*Task goal:*
Return the listing below verbatim. Pictures do not belong in the copy.

*Supplied information:*
■ ■ ■ ■ ■
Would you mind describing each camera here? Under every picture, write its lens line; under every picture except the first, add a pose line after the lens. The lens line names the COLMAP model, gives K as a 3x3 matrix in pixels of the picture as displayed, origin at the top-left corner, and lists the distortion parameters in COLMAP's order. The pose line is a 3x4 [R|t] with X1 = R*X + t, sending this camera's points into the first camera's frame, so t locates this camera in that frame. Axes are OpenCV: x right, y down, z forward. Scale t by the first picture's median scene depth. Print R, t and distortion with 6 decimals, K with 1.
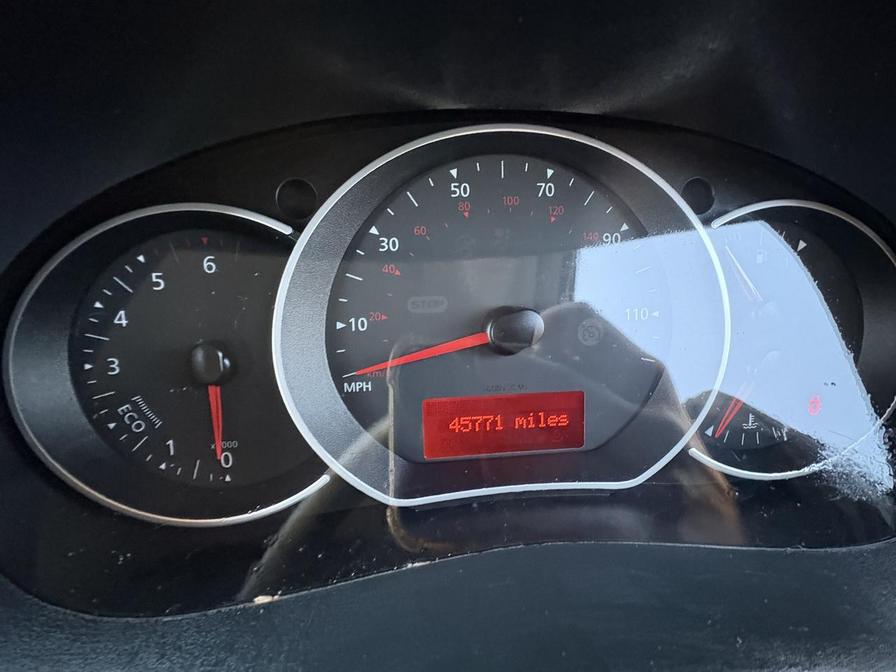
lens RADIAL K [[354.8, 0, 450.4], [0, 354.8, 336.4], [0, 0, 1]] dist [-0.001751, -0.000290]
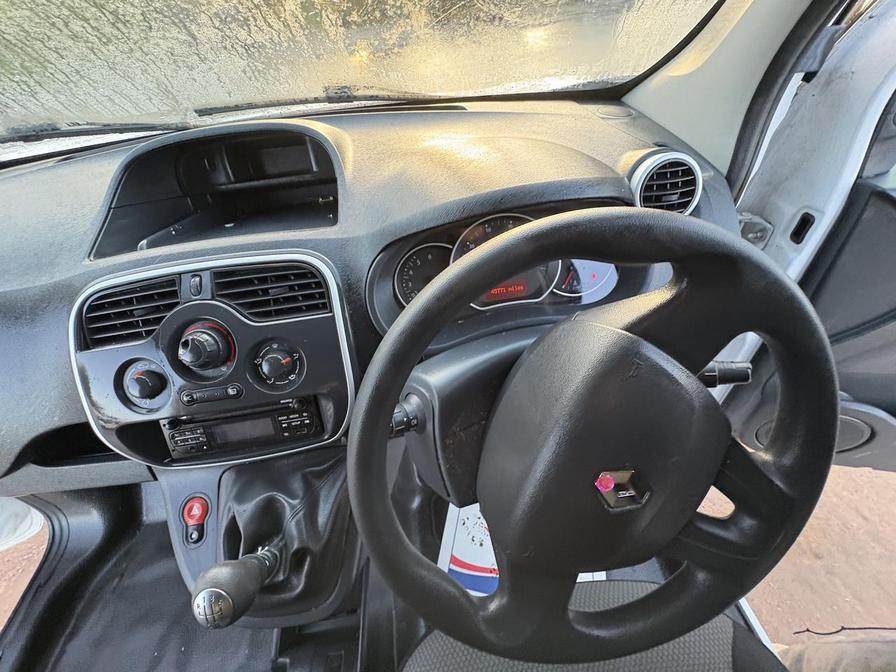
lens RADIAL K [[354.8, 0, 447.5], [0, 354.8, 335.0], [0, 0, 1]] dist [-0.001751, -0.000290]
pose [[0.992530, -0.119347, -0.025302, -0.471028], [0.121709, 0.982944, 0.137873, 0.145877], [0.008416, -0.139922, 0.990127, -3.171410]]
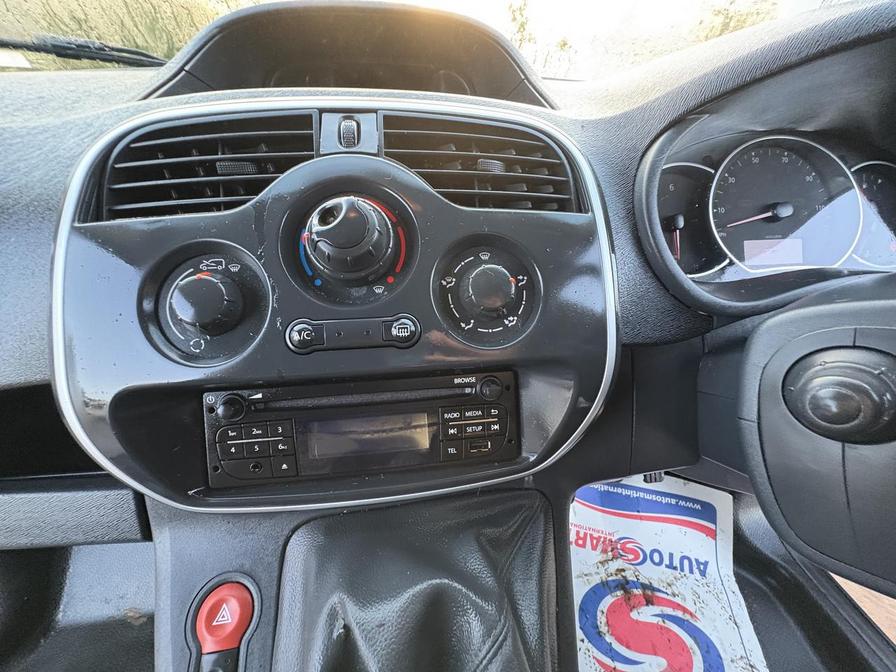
■ ■ ■ ■ ■
*Your solution:*
Would you mind describing each camera here? Under every picture, write its lens line; under every picture except the first, add a pose line after the lens. The lens line names the COLMAP model, gives K as a 3x3 matrix in pixels of the picture as displayed, origin at the top-left corner, and lists the distortion parameters in COLMAP's order. The pose line is a 3x4 [R|t] with X1 = R*X + t, sending this camera's points into the first camera's frame, so t locates this camera in that frame. Axes are OpenCV: x right, y down, z forward. Scale t by the first picture's median scene depth. Print R, t and distortion with 6 decimals, K with 1.
lens RADIAL K [[354.8, 0, 450.4], [0, 354.8, 336.4], [0, 0, 1]] dist [-0.001751, -0.000290]
lens RADIAL K [[354.8, 0, 447.5], [0, 354.8, 335.0], [0, 0, 1]] dist [-0.001751, -0.000290]
pose [[0.992530, -0.119347, -0.025302, -0.471028], [0.121709, 0.982944, 0.137873, 0.145877], [0.008416, -0.139922, 0.990127, -3.171410]]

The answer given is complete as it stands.